To illustrate that point, let’s take a quick look at some of Robert Woods’ week-by-week numbers from 2019.
|Week 1||16.6 (WR26)|
|Week 2||6.2 (WR69)|
|Week 3||8.8 (WR54)|
|Week 4||32.4 (WR2)|
|Week 5||9.8 (WR36)|
|Week 6||7.6 (WR43)|
|Week 7||13.6 (WR24)|
|Week 8||6.2 (WR62)|
|Week 10||16.5 (WR17)|
|Week 12||15.7 (WR18)|
|Week 13||33.2 (WR2)|
|Weel 14||25.7 (WR6)|
As you can tell, Woods had a pair of slumps in 2019. If you had inserted him into your DFS lineups in Weeks 4, 10, or 13, you got a good payoff, but those plays would’ve required you to bet against his earlier performances. So how do you identify value plays like Woods during the season? Here are a few strategies for using player slumps to your advantage.
Target Vulnerable Rushing or Passing Defenses
Sometimes all a player needs to bounce back is a dream matchup. Woods’ WR2 finishes illustrate this point, as they both came against terrible secondaries. He took on Tampa Bay, owners of the league-worst defense against wide receivers in Week 4, and he blew up again against the ninth-worst Cardinals in Week 9.
So while it’s easier to ride a hot hand into a bad matchup, you should also consider using a slumping player in that spot, too. Even if the performance proves to be an outlier, this is DFS, so you won’t have to worry if they can keep things up.
One thing to keep an eye on is whether a team’s defense matches up poorly with a position, or if it’s a funnel defense. Some secondaries play better against wide receivers than they do tight ends, but that doesn’t make them a pass-funnel defense, or a defense whose success against the run causes a team to call more passing plays. Target quarterbacks, wide receivers, and tight ends against pass-funnel defenses (2019 Tampa Bay); target running backs against run-funnel defenses (2019 Carolina, Jacksonville).
Target Weak Cornerback Matchups
Some teams with mid-pack secondaries actually have one good and one exploitable cornerback. This means that WR1s, WR2s, or slot receivers may match up better than their counterparts, and it’s on you to figure out which receiver has the better matchup.
For example, Woods drew Steelers cornerback Joe Haden in Week 10. Like Woods, Haden plays on the perimeter, so we could have easily predicted this matchup.
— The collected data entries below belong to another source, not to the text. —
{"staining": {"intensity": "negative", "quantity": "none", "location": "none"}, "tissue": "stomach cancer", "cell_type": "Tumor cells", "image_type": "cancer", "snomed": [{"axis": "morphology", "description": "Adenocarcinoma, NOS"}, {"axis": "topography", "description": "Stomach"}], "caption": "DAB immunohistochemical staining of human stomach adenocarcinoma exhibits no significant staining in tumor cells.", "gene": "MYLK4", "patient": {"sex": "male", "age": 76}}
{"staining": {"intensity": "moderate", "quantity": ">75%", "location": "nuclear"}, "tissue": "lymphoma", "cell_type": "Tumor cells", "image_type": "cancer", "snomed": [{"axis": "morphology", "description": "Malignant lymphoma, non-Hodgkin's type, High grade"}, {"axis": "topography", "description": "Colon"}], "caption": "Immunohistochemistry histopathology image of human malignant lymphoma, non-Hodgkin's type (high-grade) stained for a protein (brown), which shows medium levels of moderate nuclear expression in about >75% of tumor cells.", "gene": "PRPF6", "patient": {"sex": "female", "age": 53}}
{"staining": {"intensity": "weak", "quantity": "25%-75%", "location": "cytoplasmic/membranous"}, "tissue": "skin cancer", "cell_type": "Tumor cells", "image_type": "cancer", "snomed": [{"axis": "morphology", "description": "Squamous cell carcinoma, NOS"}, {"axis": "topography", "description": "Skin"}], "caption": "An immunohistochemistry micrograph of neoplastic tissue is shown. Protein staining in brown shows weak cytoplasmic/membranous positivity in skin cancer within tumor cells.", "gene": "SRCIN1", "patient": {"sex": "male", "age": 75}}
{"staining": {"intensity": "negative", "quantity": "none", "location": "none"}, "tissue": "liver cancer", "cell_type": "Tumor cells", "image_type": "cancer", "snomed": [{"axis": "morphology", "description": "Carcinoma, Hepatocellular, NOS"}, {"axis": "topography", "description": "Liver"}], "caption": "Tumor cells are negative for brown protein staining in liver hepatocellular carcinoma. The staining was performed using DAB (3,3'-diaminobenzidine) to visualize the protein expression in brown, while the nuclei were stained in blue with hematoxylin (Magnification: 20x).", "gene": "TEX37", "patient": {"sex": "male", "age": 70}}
We could have also predicted the Steelers’ decision to use safety and ex-cornerback Minkah Fitzpatrick against the Rams’ slot receiver Cooper Kupp.
Given this information, we could’ve expected a down game from Kupp, giving Woods the potential for more passing volume. So despite Woods’ series of poor performances before the date with Pittsburgh, he would’ve been a slumping player to bet on heading into Week 10. Sure enough, he turned the matchup into a WR2 finish, while Kupp failed to catch any of his four targets.
Target Injured Players’ Teammates
This is a simple rule of thumb in DFS lineup construction, but it bears repeating. Even if a player has slumped during the early part of the season, a sudden increase in their volume could bode well for their fantasy stock.
Woods’ case remains helpful for us here. In Week 8, the Rams lost Brandin Cooks to a nasty concussion. He wouldn’t return until Week 12, and the Rams reduced his snap share from that point onward.
If you look at the chart of Woods’ fantasy numbers, you’ll notice that they remain in the WR1/2 range following Cooks’ Week 8 injury. So for all the matchup analysis that you perform, volume stats are king when predicting fantasy performances, and injuries have the most significant effect on those numbers.
Target Players Off a Bye
Bye weeks give players a chance to catch their breath, get healthy, and learn a thorough gameplan. As a result, it’s often smart to bet on a slumping player to rebound when they’re coming off a bye. Of course, if you’re Andy Reid, your offensive playmakers might build such a massive lead you can rest them for most of the game. That said, you can count on this rule for most other players.
In Woods’ case, he rebounded significantly after Los Angeles’ Week 9 bye. You can chalk it up to Cooks’ injury or Kupp’s regression, but bye weeks give players a chance to get out of whatever rut they’ve found themselves stuck in.